Fuel Expense and Hedging

In the first quarter JetBlue had hedges in place for approximately 21% of its fuel consumption. This resulted in a realized fuel price of $2.06 per gallon, a 34% decrease versus first quarter 2014 realized fuel price of $3.14. JetBlue recorded $35 million in losses on fuel hedges settling during the first quarter.

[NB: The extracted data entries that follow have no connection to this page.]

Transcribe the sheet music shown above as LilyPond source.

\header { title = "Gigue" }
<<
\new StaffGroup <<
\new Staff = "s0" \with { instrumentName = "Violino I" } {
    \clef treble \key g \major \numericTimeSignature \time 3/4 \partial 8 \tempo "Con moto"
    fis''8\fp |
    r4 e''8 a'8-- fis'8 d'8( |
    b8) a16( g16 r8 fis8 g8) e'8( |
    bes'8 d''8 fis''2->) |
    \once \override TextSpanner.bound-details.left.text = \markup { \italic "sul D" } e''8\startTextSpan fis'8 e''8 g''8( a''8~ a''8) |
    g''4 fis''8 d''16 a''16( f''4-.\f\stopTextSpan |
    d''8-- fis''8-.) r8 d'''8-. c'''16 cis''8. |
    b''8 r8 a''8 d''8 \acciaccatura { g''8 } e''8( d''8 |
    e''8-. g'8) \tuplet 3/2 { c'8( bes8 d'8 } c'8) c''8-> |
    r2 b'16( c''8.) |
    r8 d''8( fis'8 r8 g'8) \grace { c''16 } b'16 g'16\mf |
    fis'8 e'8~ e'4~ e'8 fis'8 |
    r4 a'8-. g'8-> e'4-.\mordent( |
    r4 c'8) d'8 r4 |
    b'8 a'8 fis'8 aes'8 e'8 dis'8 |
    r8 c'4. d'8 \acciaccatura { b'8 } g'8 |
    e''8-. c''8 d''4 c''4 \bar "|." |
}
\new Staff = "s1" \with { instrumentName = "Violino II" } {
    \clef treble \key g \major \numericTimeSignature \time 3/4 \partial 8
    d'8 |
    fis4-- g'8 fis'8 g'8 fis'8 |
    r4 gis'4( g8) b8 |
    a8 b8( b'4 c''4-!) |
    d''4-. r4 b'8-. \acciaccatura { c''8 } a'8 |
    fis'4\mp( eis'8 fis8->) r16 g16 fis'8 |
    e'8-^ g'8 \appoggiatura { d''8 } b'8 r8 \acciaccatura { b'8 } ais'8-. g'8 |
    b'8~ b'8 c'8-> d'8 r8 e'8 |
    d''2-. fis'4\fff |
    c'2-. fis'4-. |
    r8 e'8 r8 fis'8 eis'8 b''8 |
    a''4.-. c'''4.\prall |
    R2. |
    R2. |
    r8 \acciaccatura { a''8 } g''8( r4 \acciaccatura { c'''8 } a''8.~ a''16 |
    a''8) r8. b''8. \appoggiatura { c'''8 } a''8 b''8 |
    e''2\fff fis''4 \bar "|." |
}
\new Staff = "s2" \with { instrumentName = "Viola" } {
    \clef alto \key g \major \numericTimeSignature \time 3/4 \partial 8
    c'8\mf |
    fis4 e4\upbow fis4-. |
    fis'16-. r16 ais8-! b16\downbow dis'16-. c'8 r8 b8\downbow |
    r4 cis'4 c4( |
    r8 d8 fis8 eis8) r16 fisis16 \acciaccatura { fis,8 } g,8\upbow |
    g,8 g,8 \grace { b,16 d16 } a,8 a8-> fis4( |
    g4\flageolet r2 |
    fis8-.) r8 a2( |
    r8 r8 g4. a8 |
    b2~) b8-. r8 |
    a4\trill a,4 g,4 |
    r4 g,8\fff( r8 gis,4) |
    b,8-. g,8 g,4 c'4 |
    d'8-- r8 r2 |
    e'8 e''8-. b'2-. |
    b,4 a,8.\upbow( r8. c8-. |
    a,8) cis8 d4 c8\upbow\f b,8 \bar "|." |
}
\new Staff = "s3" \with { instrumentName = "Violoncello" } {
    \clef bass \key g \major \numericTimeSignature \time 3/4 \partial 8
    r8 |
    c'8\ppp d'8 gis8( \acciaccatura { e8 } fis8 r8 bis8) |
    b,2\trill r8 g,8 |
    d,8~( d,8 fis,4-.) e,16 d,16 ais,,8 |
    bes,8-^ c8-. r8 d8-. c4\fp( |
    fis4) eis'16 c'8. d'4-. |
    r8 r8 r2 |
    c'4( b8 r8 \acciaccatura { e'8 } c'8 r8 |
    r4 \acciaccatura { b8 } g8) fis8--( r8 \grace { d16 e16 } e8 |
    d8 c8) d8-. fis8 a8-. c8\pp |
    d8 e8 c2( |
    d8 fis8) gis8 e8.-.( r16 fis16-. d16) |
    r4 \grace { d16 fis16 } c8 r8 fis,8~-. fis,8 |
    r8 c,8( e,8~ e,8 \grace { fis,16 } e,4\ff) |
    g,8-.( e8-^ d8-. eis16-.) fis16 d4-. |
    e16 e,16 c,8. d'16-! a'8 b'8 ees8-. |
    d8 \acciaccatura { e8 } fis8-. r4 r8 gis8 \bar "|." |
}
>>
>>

JetBlue has hedged approximately 20% of its second quarter 2015 projected fuel requirements using a combination of jet fuel swaps and collars. Based on the fuel curve as of April 20th, JetBlue expects an average price per gallon of fuel, including the impact of hedges and fuel taxes, of $2.11 in the second quarter. For the balance of the year beyond the second quarter, JetBlue has hedged approximately 14% of projected fuel consumption.

Liquidity and Cash Flow

JetBlue ended the quarter with approximately $1 billion in unrestricted cash and short term investments, or about 17% of trailing twelve month revenue. In addition, JetBlue maintains $600 million in undrawn lines of credit.

During the first quarter, JetBlue repaid approximately $55 million in regularly scheduled debt and capital lease obligations. JetBlue anticipates paying approximately $216 million in regularly scheduled debt and capital lease obligations during the remainder of 2015 and plans to continue to opportunistically prepay other debt. JetBlue expects to pay approximately $43 million in regularly scheduled debt and capital lease obligations in the second quarter of 2015.

“JetBlue had a strong first quarter despite challenging winter weather conditions.” said Mark Powers, JetBlue’s Chief Financial Officer. “As we look forward, we expect to implement the return accretive initiatives we outlined at Investor Day and improve the balance sheet while continuing to reinvest in our business.”

Second Quarter and Full Year Outlook

For the second quarter of 2015, CASM excluding fuel and profit sharing is expected to increase between 1.0% and 3.0% versus the year-ago period. Excluding fuel and profit sharing, CASM for the full year 2015 is forecasted to grow between zero and two percent year over year.

Capacity is expected to increase between 5.5% and 7.5% in the second quarter 2015 and between 7.0% and 9.0% for the full year, in line with prior guidance.